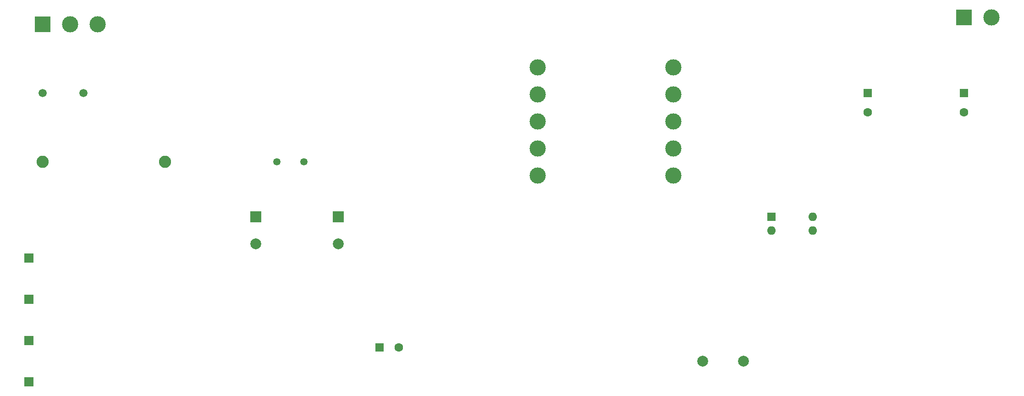
<source format=gbr>
%TF.GenerationSoftware,KiCad,Pcbnew,(5.1.10)-1*%
%TF.CreationDate,2024-07-26T12:52:35+05:30*%
%TF.ProjectId,Flyback_DC-DC,466c7962-6163-46b5-9f44-432d44432e6b,rev?*%
%TF.SameCoordinates,Original*%
%TF.FileFunction,Soldermask,Bot*%
%TF.FilePolarity,Negative*%
%FSLAX46Y46*%
G04 Gerber Fmt 4.6, Leading zero omitted, Abs format (unit mm)*
G04 Created by KiCad (PCBNEW (5.1.10)-1) date 2024-07-26 12:52:35*
%MOMM*%
%LPD*%
G01*
G04 APERTURE LIST*
%ADD10C,3.000000*%
%ADD11C,2.000000*%
%ADD12R,2.000000X2.000000*%
%ADD13C,1.600000*%
%ADD14R,1.600000X1.600000*%
%ADD15C,2.250000*%
%ADD16R,3.000000X3.000000*%
%ADD17C,1.350000*%
%ADD18C,1.500000*%
%ADD19R,1.700000X1.700000*%
%ADD20O,1.600000X1.600000*%
G04 APERTURE END LIST*
D10*
%TO.C,T1*%
X152400000Y-74930000D03*
X152400000Y-69930000D03*
X152400000Y-64930000D03*
X152400000Y-59930000D03*
X152400000Y-54930000D03*
X177400000Y-54930000D03*
X177400000Y-59930000D03*
X177400000Y-64930000D03*
X177400000Y-69930000D03*
X177400000Y-74930000D03*
%TD*%
D11*
%TO.C,C1*%
X100330000Y-87550000D03*
D12*
X100330000Y-82550000D03*
%TD*%
%TO.C,C2*%
X115570000Y-82550000D03*
D11*
X115570000Y-87550000D03*
%TD*%
D13*
%TO.C,C9*%
X213360000Y-63190000D03*
D14*
X213360000Y-59690000D03*
%TD*%
%TO.C,C11*%
X231140000Y-59690000D03*
D13*
X231140000Y-63190000D03*
%TD*%
D14*
%TO.C,C13*%
X123190000Y-106680000D03*
D13*
X126690000Y-106680000D03*
%TD*%
D11*
%TO.C,C14*%
X182880000Y-109220000D03*
X190380000Y-109220000D03*
%TD*%
D15*
%TO.C,F1*%
X60960000Y-72390000D03*
X83560000Y-72390000D03*
%TD*%
D10*
%TO.C,J1*%
X71120000Y-46990000D03*
X66040000Y-46990000D03*
D16*
X60960000Y-46990000D03*
%TD*%
%TO.C,J2*%
X231140000Y-45720000D03*
D10*
X236220000Y-45720000D03*
%TD*%
D17*
%TO.C,L1*%
X104180000Y-72390000D03*
X109180000Y-72390000D03*
%TD*%
D18*
%TO.C,RV1*%
X60960000Y-59690000D03*
X68460000Y-59690000D03*
%TD*%
D19*
%TO.C,TP1*%
X58420000Y-90170000D03*
%TD*%
%TO.C,TP2*%
X58420000Y-97790000D03*
%TD*%
%TO.C,TP3*%
X58420000Y-105410000D03*
%TD*%
%TO.C,TP4*%
X58420000Y-113030000D03*
%TD*%
D14*
%TO.C,U2*%
X195580000Y-82550000D03*
D20*
X203200000Y-85090000D03*
X195580000Y-85090000D03*
X203200000Y-82550000D03*
%TD*%
M02*

</source>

_WHAT TO PRODUCE_
Print each line of the listing, starting at its first and ending with the line that holds "G04 APERTURE LIST*", but skip any pictures.

_ANSWER_
<source format=gbr>
%TF.GenerationSoftware,KiCad,Pcbnew,(5.1.10)-1*%
%TF.CreationDate,2024-07-26T12:52:35+05:30*%
%TF.ProjectId,Flyback_DC-DC,466c7962-6163-46b5-9f44-432d44432e6b,rev?*%
%TF.SameCoordinates,Original*%
%TF.FileFunction,Soldermask,Bot*%
%TF.FilePolarity,Negative*%
%FSLAX46Y46*%
G04 Gerber Fmt 4.6, Leading zero omitted, Abs format (unit mm)*
G04 Created by KiCad (PCBNEW (5.1.10)-1) date 2024-07-26 12:52:35*
%MOMM*%
%LPD*%
G01*
G04 APERTURE LIST*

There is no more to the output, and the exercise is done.